Ecuador isn't much of a high tech country. Sure, we've got WiFi and ATM's, but a lot of things you take for granted in the U.S. simply do not exist in my world. And since I'm not exactly a high tech kind of guy, I often feel like Crocodile Dundee in the most common situations when I return here.
It starts in the airport where after a long flight I head straight to the restroom. God forbid #2 is required, when an accidental movement can turn the toilet into a bidet or I find myself wildly gesticulating to activate a motion sensor that's playing hard to get.
Washing my hands afterwards is a supposedly mundane activity that reduces me to looking like one of the kids in Grease "Doin' That Crazy Hand Jive" to get the water flowing and the paper towels expending. My hands are waving everywhere. In front of? Under? How high? How low? Who in the hell decided all this no-touch stuff was a great idea? The whole concept of motion sensing makes no sense to me.
Of course I could opt for one of those Xlerator hand dryers. Never have a problem getting one of those bad boys to turn on. What a macho product. I remember the first time I experienced this ridiculously powerful apparatus. It was after a movie when we lived in Vegas and of course everyone had to pee afterwards--those mega-sized $6.00 soft drinks show no mercy. So maybe six of these beasts were roaring simultaneously and it was like standing on the tarmac behind a jumbo jetliner. These contraptions blow air so violently there should be a warning label about traumatizing small children. Or unexpecting adults---.
But I digress. I buy a few things at the grocery store and swipe my card to make the purchase. Believe it or not even this Flintstones transaction has not made it to Ecuador, which helps give you my perspective on this whole post.
The card doesn't work. Sigh-----. I convey this to the checkout girl and she asks, "Do you have a chip?" I comment that I'm trying to buy some chips but other than that I don't what she's talking about.
"On your card."
"I have no idea." I show her my card. "Do I?"
"Yes, it's right there."
Long silence-----------. "OK, now what do I do?"
"You insert it on the bottom."
"There's a place to insert the card on the bottom?? When did this happen? Why did this happen??"
I think that's the end of it, but the machine has questions of its own for me. "Is ______ the correct amount?" Huh? I hope so. Was I supposed to be following along with a calculator? "Do you want cash back?" Cash back? In Ecuador the clerks actually ask if you have the exact change to give them. I'm just trying to make a simple purchase and this is turning into an interrogation!
I took my daughter to the oncology center for one of her chemotherapy infusions and didn't fare too well even there. The floor she visits has a refreshment room with a refrigerator, water dispenser, coffee maker, and ice machine. After careful reading of the instructions I actually produced a cup of coffee. I know that sounds lame but I was quite proud of myself.
My interaction with the ice machine wasn't as successful. I lined up my drink cup under the spout and pressed the bar above it. Ice comes out. Great. I take my hand off the bar. Ice comes out. And comes out. And comes out.
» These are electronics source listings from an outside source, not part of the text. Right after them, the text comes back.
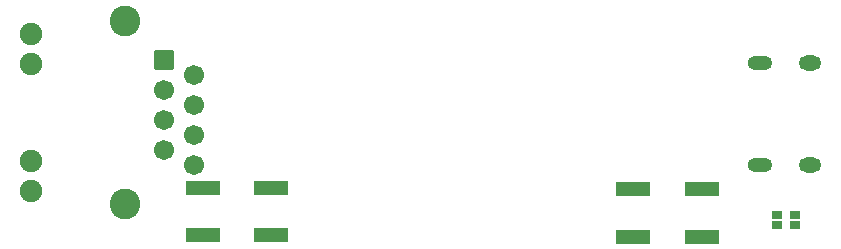
<source format=gbs>
G04 Layer: BottomSolderMaskLayer*
G04 EasyEDA v6.5.42, 2024-05-11 13:27:09*
G04 10a3477ebbee43d283f0b8c4e56f7a31,b9277fd2045942759ab1a28cc0c323af,10*
G04 Gerber Generator version 0.2*
G04 Scale: 100 percent, Rotated: No, Reflected: No *
G04 Dimensions in millimeters *
G04 leading zeros omitted , absolute positions ,4 integer and 5 decimal *
%FSLAX45Y45*%
%MOMM*%

%AMMACRO1*1,1,$1,$2,$3*1,1,$1,$4,$5*1,1,$1,0-$2,0-$3*1,1,$1,0-$4,0-$5*20,1,$1,$2,$3,$4,$5,0*20,1,$1,$4,$5,0-$2,0-$3,0*20,1,$1,0-$2,0-$3,0-$4,0-$5,0*20,1,$1,0-$4,0-$5,$2,$3,0*4,1,4,$2,$3,$4,$5,0-$2,0-$3,0-$4,0-$5,$2,$3,0*%
%ADD10MACRO1,0.1016X0.4X0.325X-0.4X0.325*%
%ADD11MACRO1,0.1016X0.4001X0.3251X-0.4001X0.3251*%
%ADD12MACRO1,0.1016X0.4X0.3251X-0.4X0.3251*%
%ADD13MACRO1,0.1016X1.4X0.5X-1.4X0.5*%
%ADD14MACRO1,0.1016X1.3999X0.5X-1.3999X0.5*%
%ADD15MACRO1,0.1016X0.8X0.8X0.8X-0.8*%
%ADD16C,1.7016*%
%ADD17C,1.9016*%
%ADD18C,2.6016*%
%ADD19O,2.1000212X1.200023*%
%ADD20O,1.9000215999999999X1.3000228*%

%LPD*%
D10*
G01*
X7658907Y5414594D03*
G01*
X7504907Y5414594D03*
D11*
G01*
X7504976Y5329600D03*
D12*
G01*
X7658900Y5329600D03*
D13*
G01*
X6868591Y5635586D03*
D14*
G01*
X6288595Y5635586D03*
D13*
G01*
X6868591Y5235587D03*
D14*
G01*
X6288595Y5235587D03*
D13*
G01*
X3223691Y5648286D03*
D14*
G01*
X2643695Y5648286D03*
D13*
G01*
X3223691Y5248287D03*
D14*
G01*
X2643695Y5248287D03*
D15*
G01*
X2315095Y6731386D03*
D16*
G01*
X2569083Y6604380D03*
G01*
X2315083Y6477380D03*
G01*
X2569083Y6350380D03*
G01*
X2315083Y6223380D03*
G01*
X2569083Y6096380D03*
G01*
X2315083Y5969380D03*
G01*
X2569083Y5842380D03*
D17*
G01*
X1190117Y6948881D03*
G01*
X1190117Y6694881D03*
G01*
X1190117Y5877864D03*
G01*
X1190117Y5623864D03*
D18*
G01*
X1985111Y7060869D03*
G01*
X1985111Y5511876D03*
D19*
G01*
X7361300Y5841288D03*
G01*
X7361300Y6706285D03*
D20*
G01*
X7781315Y5841288D03*
G01*
X7781315Y6706285D03*
M02*

</source>
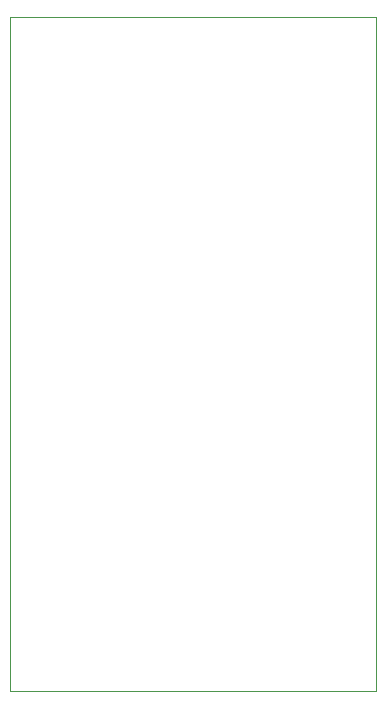
<source format=gm1>
G04 #@! TF.GenerationSoftware,KiCad,Pcbnew,7.0.7-7.0.7~ubuntu22.04.1*
G04 #@! TF.CreationDate,2024-01-07T15:40:38+01:00*
G04 #@! TF.ProjectId,pico-dap-swd,7069636f-2d64-4617-902d-7377642e6b69,rev?*
G04 #@! TF.SameCoordinates,Original*
G04 #@! TF.FileFunction,Profile,NP*
%FSLAX46Y46*%
G04 Gerber Fmt 4.6, Leading zero omitted, Abs format (unit mm)*
G04 Created by KiCad (PCBNEW 7.0.7-7.0.7~ubuntu22.04.1) date 2024-01-07 15:40:38*
%MOMM*%
%LPD*%
G01*
G04 APERTURE LIST*
G04 #@! TA.AperFunction,Profile*
%ADD10C,0.100000*%
G04 #@! TD*
G04 APERTURE END LIST*
D10*
X65000000Y-93000000D02*
X65000000Y-36000000D01*
X96000000Y-93000000D02*
X65000000Y-93000000D01*
X96000000Y-87000000D02*
X96000000Y-93000000D01*
X96000000Y-36000000D02*
X96000000Y-87000000D01*
X65000000Y-36000000D02*
X96000000Y-36000000D01*
M02*

</source>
I panic and don't know what to do except yank my cup away.
The ice stops coming out. Seems the machine is activated by--you guessed it--a motion sensor, my new arch nemesis.
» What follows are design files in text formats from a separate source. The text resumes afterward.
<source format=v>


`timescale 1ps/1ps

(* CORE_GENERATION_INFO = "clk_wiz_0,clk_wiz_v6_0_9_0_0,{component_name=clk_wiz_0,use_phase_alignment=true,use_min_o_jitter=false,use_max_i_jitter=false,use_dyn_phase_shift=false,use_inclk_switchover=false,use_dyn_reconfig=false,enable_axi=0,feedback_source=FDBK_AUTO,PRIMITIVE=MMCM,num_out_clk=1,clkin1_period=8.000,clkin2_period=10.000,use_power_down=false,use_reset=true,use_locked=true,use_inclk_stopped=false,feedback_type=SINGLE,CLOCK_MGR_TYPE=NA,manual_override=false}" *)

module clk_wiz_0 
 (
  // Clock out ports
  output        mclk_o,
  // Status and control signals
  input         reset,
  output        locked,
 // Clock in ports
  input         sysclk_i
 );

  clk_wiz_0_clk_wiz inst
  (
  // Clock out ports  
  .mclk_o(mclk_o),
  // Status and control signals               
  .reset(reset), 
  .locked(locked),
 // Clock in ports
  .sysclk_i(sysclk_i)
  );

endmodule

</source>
So later I'm with my daughter at her station where she's receiving the infusion. This place is set up with recliners like hers all around the perimeter of a large room with everyone facing the center. Which is kind of a shame because through the big window right behind us is a lovely view of the Manhattan skyline.
Given the nature of what's going on here you shouldn't be surprised to learn that the atmosphere is, shall we say, subdued. Most patients and companions say nothing and those that do generally speak quietly like in a library. Adrian and I accumulate some trash with drinks and snacks that I dispose of in a large receptacle in the middle of the room. I step on the pedal and the lid of course rises. I take my foot off the pedal and figure the lid will gently descend.
I figure wrong. It drops like a stone with and goes WHAM!! A grumpy guy says, "Hey, buddy, can you hold it down?" I meekly mouth, "I'm sorry-----."
I don't even want to get into my trials and tribulations buying train and subway tickets. So many screens. So many choices. So many opportunities to screw up, especially when you can just feel the frustrated energy of impatient regular riders behind you who are thinking, "Come on, you moron!"
Or trying to hold said tickets against the glass readers correctly to get through the turnstiles. One employee gave up explaining the proper technique and let me go through the handicap gate. That was a definite low point.
I truly love visiting the U.S. but I'm glad I live in a simple place where you pay cash for almost everything. Where you make coffee in a coffee pot and drink water from the tap, flush the toilet and turn on the faucet with a handle. Where you walk almost everywhere and take a 25 cent bus ride almost everywhere else. Where people don't seem to be in such a hurry to go nowhere special and do nothing important.
And I'm especially happy to be far, far away from every sort of motion sensor.